Ismatu talks about their decision to go fee-free:
We also talked about Palestine. About the Black Panthers and the glaring parallels between the two liberation efforts. About the form of community that the Panthers imagined and actioned and how those efforts were co-opted, diluted, and rebranded as public assistance. How some of the most prolific activists in our collective history have been labeled “terrorists” because they stood for people over governments.
They shared what it was like to sit with Sekou Odinga before his passing on January 12th and on the importance of talking to our elders as a reminder that our radical “history” is still very present.
Ismatu remembers Sekou Odinga and the necessary presence of our elders’ stories.
For the past few weeks, I’ve been reflecting on the “radical” conversations I’ve had recently with “radical” people. And by “radical,” I mean sane.
Whether it’s sipping stew and talking about the Black Panthers with Ismatu, listening to discussions led by Joel Leon for his series “Let’s Get Free” or talking to my fellow single moms in the weekly Mothering While Single support group that I co-lead with therapist-in-training, Morgan Morrison — this feels more like freedom than the fleeting rights my government pretends to protect.
During the industry stillness of the late Fall and early Winter months, before LinkedIn rattled back into gear, initiating a wave of meetings, interviews, and Zoom calls, I had time to sit with this clunky, overused word: community.
When the talking heads drone on about their various platforms and initiatives, most of which will inevitably fall flat, lose momentum, or be mishandled into oblivion, I just kind of blankly nod.
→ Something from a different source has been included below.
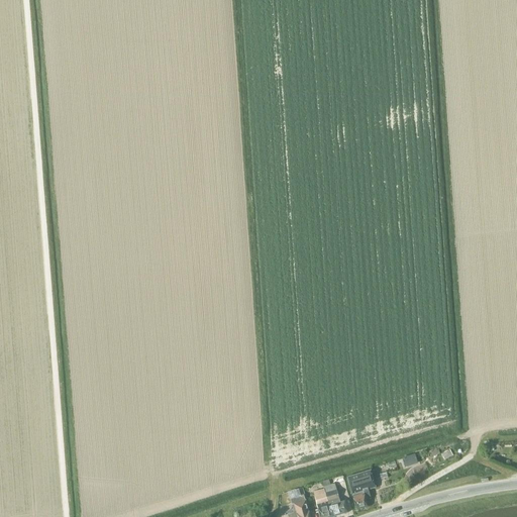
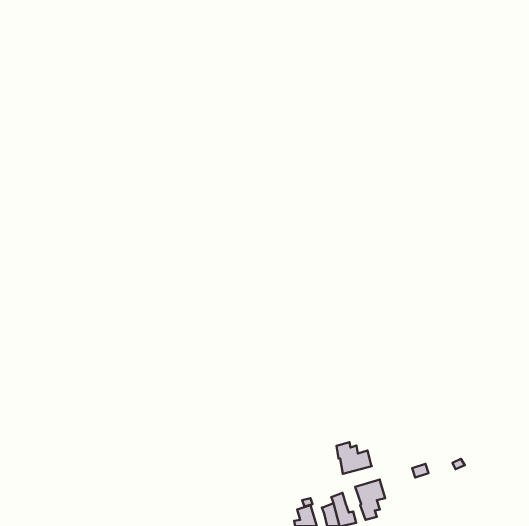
building: none -> [336,442,372,474]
Even as we inch closer and closer to that inevitable question — who the fuck are we going to vote for — I hope we remember that there is no simple solution. There is no designated singular individual who will carry us into the uncharted future. No matter how the presidential pendulum swings, we have to stop using the word “community” as a meaningless buzzword and start putting it into actionable practice.
Community is mutual aid. It’s, “I’ll pick your kid up today if you pick mine up Friday.” It’s sharing dinner with your upstairs neighbor. It’s transferring your womb care to a midwife. It’s volunteering at your local PTA, even if you’re not a parent or a teacher. It’s introducing a friend to a friend, so they can find a job. It’s offering your expertise for free or as a skill-trade. It’s asking, “How can I help” instead of saying, “Hope you’re well.”
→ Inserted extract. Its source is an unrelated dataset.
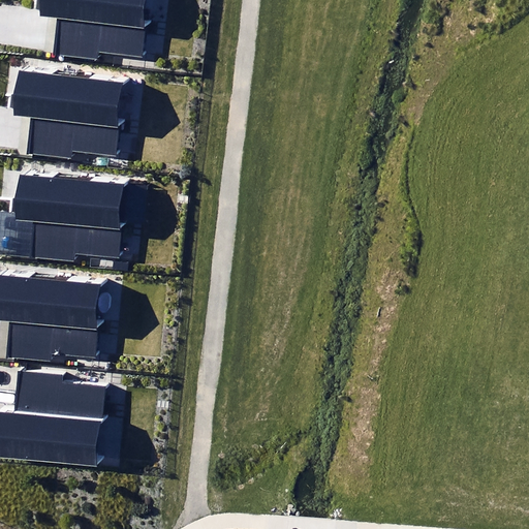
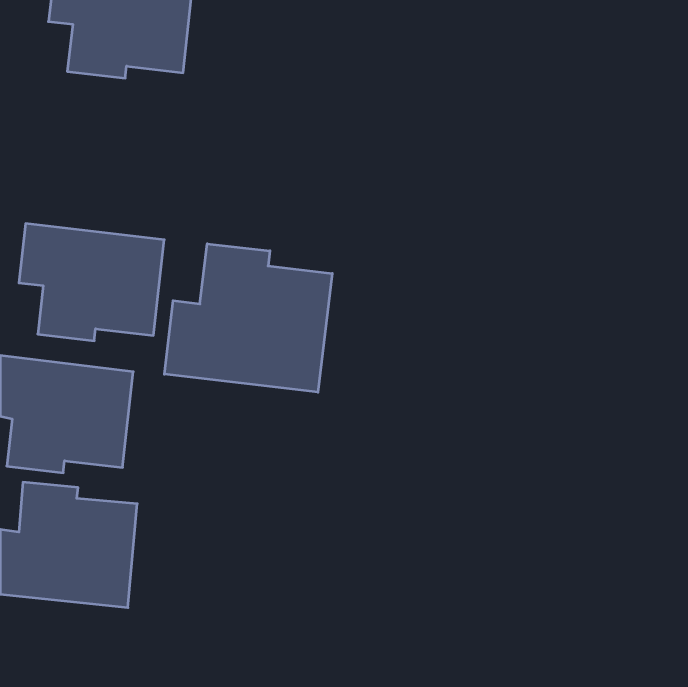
building: [13,68,125,158] -> none
building: none -> [164,244,332,392]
When I think about what ails us, the collective us, I know the cure is community.
If this moment in time does nothing else, please allow it to radicalize you. Allow hope to climb above the imaginary walls we’ve been forced to confine ourselves to and remember that generational trauma is not our legacy. Community is.
Whew you came in hot with this one. I let out more than a few slow whispers of, “yesssss”.
“Maybe we can’t see community if it isn’t branded, packaged, and presented as a subscription.”
I closed my eyes and did the slow head nod to this. You put into one sentence a feeling that has been felt for so long about the commodification of community.
Chef’s kiss to this entire essay and I love the interweaving of audio with text.
The strong reminder that small acts of support and love always go further because assisting any one person ultimately assists us all.